» Task to complete
Reproduce every entry below precisely; do not include the pictures.

» Available records
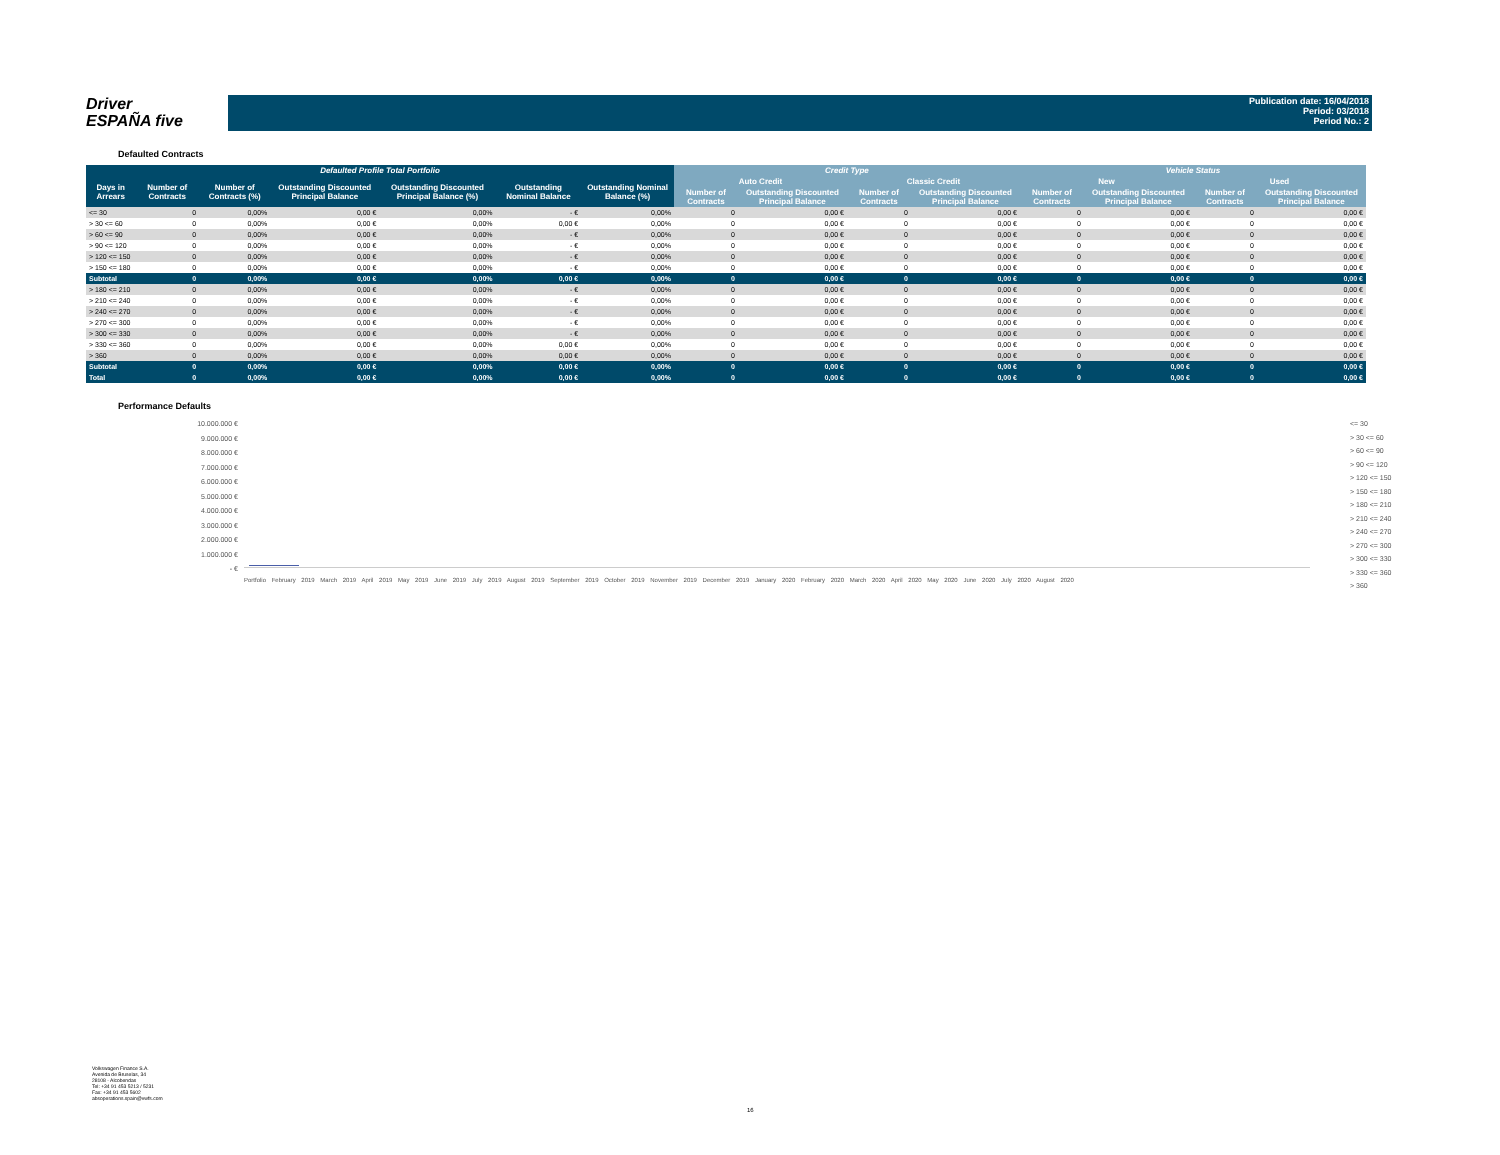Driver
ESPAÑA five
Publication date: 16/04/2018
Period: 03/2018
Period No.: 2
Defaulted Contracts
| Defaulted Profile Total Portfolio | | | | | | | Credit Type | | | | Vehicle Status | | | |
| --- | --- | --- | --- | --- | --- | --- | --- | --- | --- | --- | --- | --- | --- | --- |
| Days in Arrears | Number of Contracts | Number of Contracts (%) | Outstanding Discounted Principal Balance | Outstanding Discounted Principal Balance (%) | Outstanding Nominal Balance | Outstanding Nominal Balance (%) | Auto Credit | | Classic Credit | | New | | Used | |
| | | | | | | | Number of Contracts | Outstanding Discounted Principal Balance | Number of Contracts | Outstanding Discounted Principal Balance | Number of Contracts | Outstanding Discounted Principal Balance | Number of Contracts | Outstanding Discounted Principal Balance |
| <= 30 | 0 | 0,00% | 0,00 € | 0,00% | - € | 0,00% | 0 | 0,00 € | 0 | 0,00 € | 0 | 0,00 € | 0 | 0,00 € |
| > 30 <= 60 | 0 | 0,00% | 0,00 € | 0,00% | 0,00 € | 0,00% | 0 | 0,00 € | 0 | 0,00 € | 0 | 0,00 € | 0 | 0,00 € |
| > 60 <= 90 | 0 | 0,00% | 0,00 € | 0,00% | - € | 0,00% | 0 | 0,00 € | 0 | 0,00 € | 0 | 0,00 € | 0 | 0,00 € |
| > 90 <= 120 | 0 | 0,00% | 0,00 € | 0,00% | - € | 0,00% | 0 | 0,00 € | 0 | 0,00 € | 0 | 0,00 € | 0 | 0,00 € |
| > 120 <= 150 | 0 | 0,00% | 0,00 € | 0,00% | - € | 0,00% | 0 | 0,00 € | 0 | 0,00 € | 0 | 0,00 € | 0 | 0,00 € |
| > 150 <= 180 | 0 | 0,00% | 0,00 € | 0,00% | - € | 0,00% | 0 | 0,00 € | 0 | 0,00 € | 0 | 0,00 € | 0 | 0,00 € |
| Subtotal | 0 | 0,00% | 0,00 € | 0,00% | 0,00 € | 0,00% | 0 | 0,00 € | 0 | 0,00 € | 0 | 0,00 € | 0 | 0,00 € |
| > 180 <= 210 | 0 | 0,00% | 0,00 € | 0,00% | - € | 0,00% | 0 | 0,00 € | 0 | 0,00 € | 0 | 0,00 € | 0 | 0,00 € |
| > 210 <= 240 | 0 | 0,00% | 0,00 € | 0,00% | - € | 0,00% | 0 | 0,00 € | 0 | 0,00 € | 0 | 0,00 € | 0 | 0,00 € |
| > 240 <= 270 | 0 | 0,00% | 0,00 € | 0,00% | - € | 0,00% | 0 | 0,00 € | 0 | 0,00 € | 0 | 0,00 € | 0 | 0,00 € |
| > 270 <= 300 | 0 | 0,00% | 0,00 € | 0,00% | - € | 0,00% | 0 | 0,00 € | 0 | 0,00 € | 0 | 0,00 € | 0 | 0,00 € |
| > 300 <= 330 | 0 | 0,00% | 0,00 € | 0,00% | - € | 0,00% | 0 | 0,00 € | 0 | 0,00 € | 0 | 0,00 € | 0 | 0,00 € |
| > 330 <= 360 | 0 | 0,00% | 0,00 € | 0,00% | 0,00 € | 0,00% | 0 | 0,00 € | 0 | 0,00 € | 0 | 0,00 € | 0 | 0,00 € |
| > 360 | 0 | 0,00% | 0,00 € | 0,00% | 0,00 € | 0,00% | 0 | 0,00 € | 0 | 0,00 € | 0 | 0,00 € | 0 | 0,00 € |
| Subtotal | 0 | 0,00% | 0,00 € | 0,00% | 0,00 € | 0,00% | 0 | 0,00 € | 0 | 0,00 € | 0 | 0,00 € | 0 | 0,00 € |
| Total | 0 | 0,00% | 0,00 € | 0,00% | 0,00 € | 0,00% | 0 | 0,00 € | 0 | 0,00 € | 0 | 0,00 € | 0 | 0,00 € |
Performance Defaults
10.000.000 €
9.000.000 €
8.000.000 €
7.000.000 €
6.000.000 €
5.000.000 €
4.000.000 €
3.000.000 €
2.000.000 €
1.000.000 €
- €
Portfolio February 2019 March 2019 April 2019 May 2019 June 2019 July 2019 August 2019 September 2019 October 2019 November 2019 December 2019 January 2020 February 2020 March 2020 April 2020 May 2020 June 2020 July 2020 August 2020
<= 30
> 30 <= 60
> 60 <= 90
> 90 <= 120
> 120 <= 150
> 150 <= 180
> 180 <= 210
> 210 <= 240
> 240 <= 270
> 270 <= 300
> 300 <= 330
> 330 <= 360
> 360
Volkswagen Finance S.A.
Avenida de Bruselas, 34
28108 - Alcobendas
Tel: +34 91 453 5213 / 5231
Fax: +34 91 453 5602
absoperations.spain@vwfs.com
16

» Solution for this task
Driver
ESPAÑA five
Publication date: 16/04/2018
Period: 03/2018
Period No.: 2
Defaulted Contracts
| Defaulted Profile Total Portfolio | | | | | | | Credit Type | | | | Vehicle Status | | | |
| --- | --- | --- | --- | --- | --- | --- | --- | --- | --- | --- | --- | --- | --- | --- |
| Days in Arrears | Number of Contracts | Number of Contracts (%) | Outstanding Discounted Principal Balance | Outstanding Discounted Principal Balance (%) | Outstanding Nominal Balance | Outstanding Nominal Balance (%) | Auto Credit | | Classic Credit | | New | | Used | |
| | | | | | | | Number of Contracts | Outstanding Discounted Principal Balance | Number of Contracts | Outstanding Discounted Principal Balance | Number of Contracts | Outstanding Discounted Principal Balance | Number of Contracts | Outstanding Discounted Principal Balance |
| <= 30 | 0 | 0,00% | 0,00 € | 0,00% | - € | 0,00% | 0 | 0,00 € | 0 | 0,00 € | 0 | 0,00 € | 0 | 0,00 € |
| > 30 <= 60 | 0 | 0,00% | 0,00 € | 0,00% | 0,00 € | 0,00% | 0 | 0,00 € | 0 | 0,00 € | 0 | 0,00 € | 0 | 0,00 € |
| > 60 <= 90 | 0 | 0,00% | 0,00 € | 0,00% | - € | 0,00% | 0 | 0,00 € | 0 | 0,00 € | 0 | 0,00 € | 0 | 0,00 € |
| > 90 <= 120 | 0 | 0,00% | 0,00 € | 0,00% | - € | 0,00% | 0 | 0,00 € | 0 | 0,00 € | 0 | 0,00 € | 0 | 0,00 € |
| > 120 <= 150 | 0 | 0,00% | 0,00 € | 0,00% | - € | 0,00% | 0 | 0,00 € | 0 | 0,00 € | 0 | 0,00 € | 0 | 0,00 € |
| > 150 <= 180 | 0 | 0,00% | 0,00 € | 0,00% | - € | 0,00% | 0 | 0,00 € | 0 | 0,00 € | 0 | 0,00 € | 0 | 0,00 € |
| Subtotal | 0 | 0,00% | 0,00 € | 0,00% | 0,00 € | 0,00% | 0 | 0,00 € | 0 | 0,00 € | 0 | 0,00 € | 0 | 0,00 € |
| > 180 <= 210 | 0 | 0,00% | 0,00 € | 0,00% | - € | 0,00% | 0 | 0,00 € | 0 | 0,00 € | 0 | 0,00 € | 0 | 0,00 € |
| > 210 <= 240 | 0 | 0,00% | 0,00 € | 0,00% | - € | 0,00% | 0 | 0,00 € | 0 | 0,00 € | 0 | 0,00 € | 0 | 0,00 € |
| > 240 <= 270 | 0 | 0,00% | 0,00 € | 0,00% | - € | 0,00% | 0 | 0,00 € | 0 | 0,00 € | 0 | 0,00 € | 0 | 0,00 € |
| > 270 <= 300 | 0 | 0,00% | 0,00 € | 0,00% | - € | 0,00% | 0 | 0,00 € | 0 | 0,00 € | 0 | 0,00 € | 0 | 0,00 € |
| > 300 <= 330 | 0 | 0,00% | 0,00 € | 0,00% | - € | 0,00% | 0 | 0,00 € | 0 | 0,00 € | 0 | 0,00 € | 0 | 0,00 € |
| > 330 <= 360 | 0 | 0,00% | 0,00 € | 0,00% | 0,00 € | 0,00% | 0 | 0,00 € | 0 | 0,00 € | 0 | 0,00 € | 0 | 0,00 € |
| > 360 | 0 | 0,00% | 0,00 € | 0,00% | 0,00 € | 0,00% | 0 | 0,00 € | 0 | 0,00 € | 0 | 0,00 € | 0 | 0,00 € |
| Subtotal | 0 | 0,00% | 0,00 € | 0,00% | 0,00 € | 0,00% | 0 | 0,00 € | 0 | 0,00 € | 0 | 0,00 € | 0 | 0,00 € |
| Total | 0 | 0,00% | 0,00 € | 0,00% | 0,00 € | 0,00% | 0 | 0,00 € | 0 | 0,00 € | 0 | 0,00 € | 0 | 0,00 € |
Performance Defaults
10.000.000 €
9.000.000 €
8.000.000 €
7.000.000 €
6.000.000 €
5.000.000 €
4.000.000 €
3.000.000 €
2.000.000 €
1.000.000 €
- €
Portfolio February 2019 March 2019 April 2019 May 2019 June 2019 July 2019 August 2019 September 2019 October 2019 November 2019 December 2019 January 2020 February 2020 March 2020 April 2020 May 2020 June 2020 July 2020 August 2020
<= 30
> 30 <= 60
> 60 <= 90
> 90 <= 120
> 120 <= 150
> 150 <= 180
> 180 <= 210
> 210 <= 240
> 240 <= 270
> 270 <= 300
> 300 <= 330
> 330 <= 360
> 360
Volkswagen Finance S.A.
Avenida de Bruselas, 34
28108 - Alcobendas
Tel: +34 91 453 5213 / 5231
Fax: +34 91 453 5602
absoperations.spain@vwfs.com
16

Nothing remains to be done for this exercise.